The 'Great Flood of Pakistan' 2010 victimised beyond 7 million people from various districts of Sindh and more than 5 million people became internally displaced persons. Shah along with other activists facilitated quick support regarding the medical relief in the 12 districts of Sindh. Previously, he facilitated the rain floods of 2007 that almost inundated Hyderabad city, the second largest city of the province. He is also engaged in the flood victims and IDPs rights advocacy.

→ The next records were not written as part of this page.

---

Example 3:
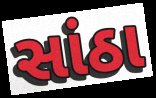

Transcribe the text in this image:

સાંઠા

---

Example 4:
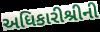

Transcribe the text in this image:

અધિકારીશ્રીની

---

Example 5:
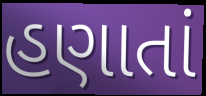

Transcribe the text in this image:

હણાતાં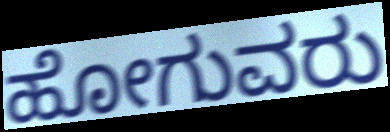
ಹೋಗುವರು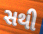
સથીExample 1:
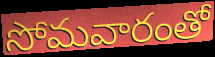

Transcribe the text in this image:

==Books and publications==

Shah has written several books:

- Shah, Zulfiqar (2014). "Decline of Pakistan"
- Shah, Zulfiqar (2013). "Beyond Federalism: A Sociopolitical Treatise on Sindhi Nationalism in India (1843–1947) and Pakistan (1947–2012)"
- Shah, Zulfiqar (2014). "Politics of Afghan Future"

His research studies and papers include "Indus Delta-An Environmental Assessment", "Race and Ethnicity in South Asia", "History of Sindhi Nationalism", and "Roots of Jainism in Sindh", besides many others. His book Indus Delta: An Environmental Assessment, and the booklet Water, People & Protests were published in 2005 and 2003, respectively.

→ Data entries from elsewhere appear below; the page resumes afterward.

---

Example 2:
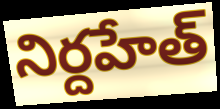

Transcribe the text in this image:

నిర్దహేత్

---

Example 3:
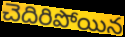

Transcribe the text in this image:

చెదిరిపోయిన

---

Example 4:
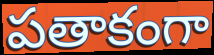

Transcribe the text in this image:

పతాకంగా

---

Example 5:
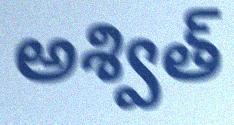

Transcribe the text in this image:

అశ్విత్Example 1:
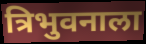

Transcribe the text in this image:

त्रिभुवनाला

Shah was associated with Daily Kawish, the largest daily newspaper in Sindh from 1996 to 1998. He has contributed to several hundred columns, articles and research papers in both the Sindhi- and English-languages in newspapers, magazines and websites based in Pakistan, Nepal, India, the United States, Russia, the United Kingdom, Hong Kong, Germany and Afghanistan that include The Kathmandu Post, Truthout, The Descrier, UK, Russia Direct, Moscow, daily Afghanistan Times, Kabul, daily Dawn, Karachi, daily The News, Karachi, weekly The Friday Times, Lahore, monthly Newsline, Karachi, daily Kawish and daily Ibrat, Hyderabad, Merinews, The Social Movements; daily Republica, Nepal and daily Outlook Afghanistan, Kabul.

==Affiliation==

Zulfiqar Shah is associated with IAES deemed University India. He was a member of Bangladesh Bharat Pakistan Peoples Forum and International Society for Philosophers, Sheffield University, UK. He was also an ordinary member of the International Institute of Strategic Studies during 2009–2011.